> [EXTRACT TO READ]
⁂
Sharon has yet to act to restrain settlement, but Ronzki, 51, worried that the prime minister had shaken an ideological foundation of his dominant Likud Party. "The flag of the Likud was always ownership of the land of Israel -- both sides of the Jordan River," Ronzki said, referring to settlers' motivating dream of holding all of the Jewish biblical domain.
A debate is raging over whether Sharon is preparing his old allies to surrender their homes or using words rather than substantive concessions to ease U.S. pressure on the peace plan.
"The intentions are less important here than the dynamic that is being unleashed," said Yaron Ezrahi, a political scientist at Hebrew University.
Settlers and others who favor a "greater Israel" prefer to speak of the land as having been "liberated" in the 1967 war. But on Monday, Sharon told legislators from Likud: "You may not like the word, but what's happening is occupation. Holding 3.5 million Palestinians under occupation is a bad thing for Israel, for the Palestinians and for the Israeli economy."
⁂
> [GIVEN INFORMATION]
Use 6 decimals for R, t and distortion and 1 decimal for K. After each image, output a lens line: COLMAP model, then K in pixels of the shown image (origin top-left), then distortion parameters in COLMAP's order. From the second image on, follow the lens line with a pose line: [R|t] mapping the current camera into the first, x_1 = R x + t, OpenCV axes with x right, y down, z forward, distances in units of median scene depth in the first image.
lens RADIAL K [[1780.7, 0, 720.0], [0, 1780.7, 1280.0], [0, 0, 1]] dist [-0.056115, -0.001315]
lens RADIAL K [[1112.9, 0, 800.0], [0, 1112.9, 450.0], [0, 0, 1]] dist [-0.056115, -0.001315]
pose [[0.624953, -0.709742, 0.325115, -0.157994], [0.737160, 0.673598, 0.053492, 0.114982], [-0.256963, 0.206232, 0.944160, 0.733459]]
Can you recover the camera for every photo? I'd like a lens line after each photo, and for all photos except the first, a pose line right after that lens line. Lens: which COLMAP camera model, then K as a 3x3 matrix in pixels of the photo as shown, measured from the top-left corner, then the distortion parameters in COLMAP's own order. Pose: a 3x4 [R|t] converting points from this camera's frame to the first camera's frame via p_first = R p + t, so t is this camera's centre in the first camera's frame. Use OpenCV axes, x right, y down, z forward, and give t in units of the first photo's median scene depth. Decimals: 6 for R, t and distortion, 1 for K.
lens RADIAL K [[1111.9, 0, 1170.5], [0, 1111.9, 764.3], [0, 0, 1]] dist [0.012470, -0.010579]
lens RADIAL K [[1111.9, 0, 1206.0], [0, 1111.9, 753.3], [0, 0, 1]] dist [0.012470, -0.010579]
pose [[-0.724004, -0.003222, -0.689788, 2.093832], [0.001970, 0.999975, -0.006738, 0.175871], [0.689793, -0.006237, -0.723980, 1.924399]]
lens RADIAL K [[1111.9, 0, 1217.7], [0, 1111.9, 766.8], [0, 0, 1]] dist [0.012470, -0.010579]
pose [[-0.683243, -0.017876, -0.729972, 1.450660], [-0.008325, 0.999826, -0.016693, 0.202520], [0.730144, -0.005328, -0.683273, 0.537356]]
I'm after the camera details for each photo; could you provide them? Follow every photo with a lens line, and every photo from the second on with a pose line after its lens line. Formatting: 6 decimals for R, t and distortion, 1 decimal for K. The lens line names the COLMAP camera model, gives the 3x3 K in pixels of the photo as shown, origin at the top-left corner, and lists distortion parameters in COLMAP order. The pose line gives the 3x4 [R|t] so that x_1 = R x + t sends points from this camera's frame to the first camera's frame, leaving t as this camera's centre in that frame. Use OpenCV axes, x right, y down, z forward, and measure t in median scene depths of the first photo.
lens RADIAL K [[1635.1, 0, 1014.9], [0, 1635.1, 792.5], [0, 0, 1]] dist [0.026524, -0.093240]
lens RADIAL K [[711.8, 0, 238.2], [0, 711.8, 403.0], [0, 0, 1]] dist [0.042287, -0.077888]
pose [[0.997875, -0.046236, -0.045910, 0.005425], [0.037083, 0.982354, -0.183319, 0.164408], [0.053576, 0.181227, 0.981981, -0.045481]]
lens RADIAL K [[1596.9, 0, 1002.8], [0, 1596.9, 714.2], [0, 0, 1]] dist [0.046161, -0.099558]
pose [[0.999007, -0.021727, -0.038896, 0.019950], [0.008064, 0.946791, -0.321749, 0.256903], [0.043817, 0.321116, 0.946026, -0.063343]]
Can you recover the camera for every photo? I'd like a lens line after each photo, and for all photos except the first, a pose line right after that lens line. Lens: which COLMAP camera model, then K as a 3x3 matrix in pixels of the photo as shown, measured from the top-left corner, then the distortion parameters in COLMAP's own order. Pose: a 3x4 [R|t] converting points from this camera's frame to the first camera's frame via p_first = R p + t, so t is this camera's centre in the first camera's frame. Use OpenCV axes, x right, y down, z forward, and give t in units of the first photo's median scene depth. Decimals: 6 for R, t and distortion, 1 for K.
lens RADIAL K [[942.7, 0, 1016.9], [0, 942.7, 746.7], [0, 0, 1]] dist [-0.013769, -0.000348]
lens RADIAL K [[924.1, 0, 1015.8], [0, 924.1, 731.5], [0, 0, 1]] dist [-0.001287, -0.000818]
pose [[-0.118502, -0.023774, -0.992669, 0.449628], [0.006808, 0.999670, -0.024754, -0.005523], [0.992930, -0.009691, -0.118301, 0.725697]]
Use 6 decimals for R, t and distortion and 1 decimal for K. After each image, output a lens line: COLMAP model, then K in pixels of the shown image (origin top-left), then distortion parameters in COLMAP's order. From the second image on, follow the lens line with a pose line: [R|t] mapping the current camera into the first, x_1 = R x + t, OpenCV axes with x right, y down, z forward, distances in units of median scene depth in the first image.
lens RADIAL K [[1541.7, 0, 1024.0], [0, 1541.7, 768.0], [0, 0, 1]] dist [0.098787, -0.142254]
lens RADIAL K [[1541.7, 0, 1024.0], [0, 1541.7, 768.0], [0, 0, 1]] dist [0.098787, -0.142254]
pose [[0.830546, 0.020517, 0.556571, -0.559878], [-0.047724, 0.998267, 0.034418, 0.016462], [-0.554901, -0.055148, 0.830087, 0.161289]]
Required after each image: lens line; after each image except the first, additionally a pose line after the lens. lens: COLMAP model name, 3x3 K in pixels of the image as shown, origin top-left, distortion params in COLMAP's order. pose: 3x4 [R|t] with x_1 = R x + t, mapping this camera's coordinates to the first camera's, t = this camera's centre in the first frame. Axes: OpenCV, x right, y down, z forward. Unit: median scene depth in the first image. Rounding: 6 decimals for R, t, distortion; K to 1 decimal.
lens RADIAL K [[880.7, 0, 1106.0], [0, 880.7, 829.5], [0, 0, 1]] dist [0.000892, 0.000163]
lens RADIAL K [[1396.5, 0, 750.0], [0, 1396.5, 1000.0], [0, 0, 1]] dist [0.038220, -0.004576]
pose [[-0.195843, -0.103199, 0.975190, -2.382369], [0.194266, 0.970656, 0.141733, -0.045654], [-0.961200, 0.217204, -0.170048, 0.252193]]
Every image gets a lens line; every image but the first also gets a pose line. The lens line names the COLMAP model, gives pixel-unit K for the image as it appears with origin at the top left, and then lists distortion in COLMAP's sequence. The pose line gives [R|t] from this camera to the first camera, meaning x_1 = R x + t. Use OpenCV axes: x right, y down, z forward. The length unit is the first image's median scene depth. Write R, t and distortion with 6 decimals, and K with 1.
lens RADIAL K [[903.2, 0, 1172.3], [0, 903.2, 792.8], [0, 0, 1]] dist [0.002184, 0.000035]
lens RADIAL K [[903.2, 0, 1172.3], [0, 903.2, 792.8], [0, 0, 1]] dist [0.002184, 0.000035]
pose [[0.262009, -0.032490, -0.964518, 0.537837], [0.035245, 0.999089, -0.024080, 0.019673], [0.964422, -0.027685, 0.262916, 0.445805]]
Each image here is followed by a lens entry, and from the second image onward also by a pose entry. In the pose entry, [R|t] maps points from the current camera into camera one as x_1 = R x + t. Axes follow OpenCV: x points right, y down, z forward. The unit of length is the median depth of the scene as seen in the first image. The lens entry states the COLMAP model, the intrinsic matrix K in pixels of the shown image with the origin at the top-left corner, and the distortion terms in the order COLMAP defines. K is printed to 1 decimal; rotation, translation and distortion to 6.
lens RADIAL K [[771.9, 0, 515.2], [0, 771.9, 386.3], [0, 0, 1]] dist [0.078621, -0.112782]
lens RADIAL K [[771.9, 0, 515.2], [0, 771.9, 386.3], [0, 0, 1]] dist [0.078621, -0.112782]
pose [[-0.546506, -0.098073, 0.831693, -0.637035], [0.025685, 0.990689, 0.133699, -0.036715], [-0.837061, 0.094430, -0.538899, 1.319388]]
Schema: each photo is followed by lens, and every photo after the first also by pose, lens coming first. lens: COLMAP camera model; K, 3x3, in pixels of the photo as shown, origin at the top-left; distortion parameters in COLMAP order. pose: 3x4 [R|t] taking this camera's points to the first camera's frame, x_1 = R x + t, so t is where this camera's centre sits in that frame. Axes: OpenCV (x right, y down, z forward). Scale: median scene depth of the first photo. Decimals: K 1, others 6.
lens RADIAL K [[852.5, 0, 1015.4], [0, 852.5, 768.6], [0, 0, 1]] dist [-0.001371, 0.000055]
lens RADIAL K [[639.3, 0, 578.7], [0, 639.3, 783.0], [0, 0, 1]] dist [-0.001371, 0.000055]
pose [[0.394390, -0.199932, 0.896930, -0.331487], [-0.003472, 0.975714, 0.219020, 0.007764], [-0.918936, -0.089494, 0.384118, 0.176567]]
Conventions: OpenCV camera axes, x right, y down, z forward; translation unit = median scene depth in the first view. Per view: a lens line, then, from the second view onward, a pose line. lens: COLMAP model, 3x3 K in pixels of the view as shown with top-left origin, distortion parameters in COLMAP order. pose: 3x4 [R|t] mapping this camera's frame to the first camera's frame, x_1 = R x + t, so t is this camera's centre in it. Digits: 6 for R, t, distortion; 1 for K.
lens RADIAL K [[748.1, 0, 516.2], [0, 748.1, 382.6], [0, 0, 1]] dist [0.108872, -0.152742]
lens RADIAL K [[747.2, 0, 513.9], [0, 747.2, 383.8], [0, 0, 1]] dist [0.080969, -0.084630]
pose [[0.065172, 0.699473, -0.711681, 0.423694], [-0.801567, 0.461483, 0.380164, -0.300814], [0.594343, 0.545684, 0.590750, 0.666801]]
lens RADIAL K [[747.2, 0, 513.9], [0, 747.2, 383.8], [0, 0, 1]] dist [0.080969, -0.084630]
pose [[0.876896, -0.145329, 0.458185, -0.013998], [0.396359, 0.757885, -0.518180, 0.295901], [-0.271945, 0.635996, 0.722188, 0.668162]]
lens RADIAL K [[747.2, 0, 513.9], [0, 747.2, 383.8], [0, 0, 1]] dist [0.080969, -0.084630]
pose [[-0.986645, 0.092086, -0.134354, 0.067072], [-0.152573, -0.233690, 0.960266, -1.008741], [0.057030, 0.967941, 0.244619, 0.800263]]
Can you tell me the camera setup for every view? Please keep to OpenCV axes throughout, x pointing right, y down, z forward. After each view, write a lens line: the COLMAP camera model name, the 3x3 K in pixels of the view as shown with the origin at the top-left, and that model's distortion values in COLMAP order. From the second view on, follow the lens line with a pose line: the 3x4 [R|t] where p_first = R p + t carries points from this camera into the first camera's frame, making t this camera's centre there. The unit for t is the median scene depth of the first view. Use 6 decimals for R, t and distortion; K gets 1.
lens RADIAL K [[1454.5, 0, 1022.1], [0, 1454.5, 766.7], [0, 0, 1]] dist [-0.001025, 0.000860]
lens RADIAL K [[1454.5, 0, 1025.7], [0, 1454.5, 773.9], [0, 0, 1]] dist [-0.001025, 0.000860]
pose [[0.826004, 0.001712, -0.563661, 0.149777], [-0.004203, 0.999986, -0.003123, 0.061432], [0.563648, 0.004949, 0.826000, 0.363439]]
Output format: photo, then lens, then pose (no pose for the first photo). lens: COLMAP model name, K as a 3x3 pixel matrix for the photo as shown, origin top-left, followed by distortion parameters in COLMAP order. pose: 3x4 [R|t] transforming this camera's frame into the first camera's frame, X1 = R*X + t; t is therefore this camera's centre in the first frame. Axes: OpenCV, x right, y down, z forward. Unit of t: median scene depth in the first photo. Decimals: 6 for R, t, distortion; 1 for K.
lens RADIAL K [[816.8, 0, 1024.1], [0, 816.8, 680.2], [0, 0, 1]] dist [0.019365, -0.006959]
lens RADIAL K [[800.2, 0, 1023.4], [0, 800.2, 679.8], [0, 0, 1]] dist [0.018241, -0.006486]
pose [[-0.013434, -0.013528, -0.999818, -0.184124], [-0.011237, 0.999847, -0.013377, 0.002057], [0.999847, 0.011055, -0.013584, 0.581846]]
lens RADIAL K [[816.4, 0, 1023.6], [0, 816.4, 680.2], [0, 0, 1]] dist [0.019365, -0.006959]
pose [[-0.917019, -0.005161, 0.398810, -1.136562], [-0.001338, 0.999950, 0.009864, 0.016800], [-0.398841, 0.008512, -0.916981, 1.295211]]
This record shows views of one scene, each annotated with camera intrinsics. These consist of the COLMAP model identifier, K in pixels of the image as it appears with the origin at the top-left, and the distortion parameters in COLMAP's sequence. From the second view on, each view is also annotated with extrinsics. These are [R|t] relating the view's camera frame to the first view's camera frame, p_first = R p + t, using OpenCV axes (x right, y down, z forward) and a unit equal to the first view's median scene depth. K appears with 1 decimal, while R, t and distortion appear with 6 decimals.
⁂
> [TRY IT] Can you extract everything from "Sharon has yet" down to "at Hebrew University." in the article on Sharon and the settlements? These records were drawn from a separate source.

> [SOLUTION TO THE PROBLEM]
Sharon has yet to act to restrain settlement, but Ronzki, 51, worried that the prime minister had shaken an ideological foundation of his dominant Likud Party. "The flag of the Likud was always ownership of the land of Israel -- both sides of the Jordan River," Ronzki said, referring to settlers' motivating dream of holding all of the Jewish biblical domain.
A debate is raging over whether Sharon is preparing his old allies to surrender their homes or using words rather than substantive concessions to ease U.S. pressure on the peace plan.
"The intentions are less important here than the dynamic that is being unleashed," said Yaron Ezrahi, a political scientist at Hebrew University.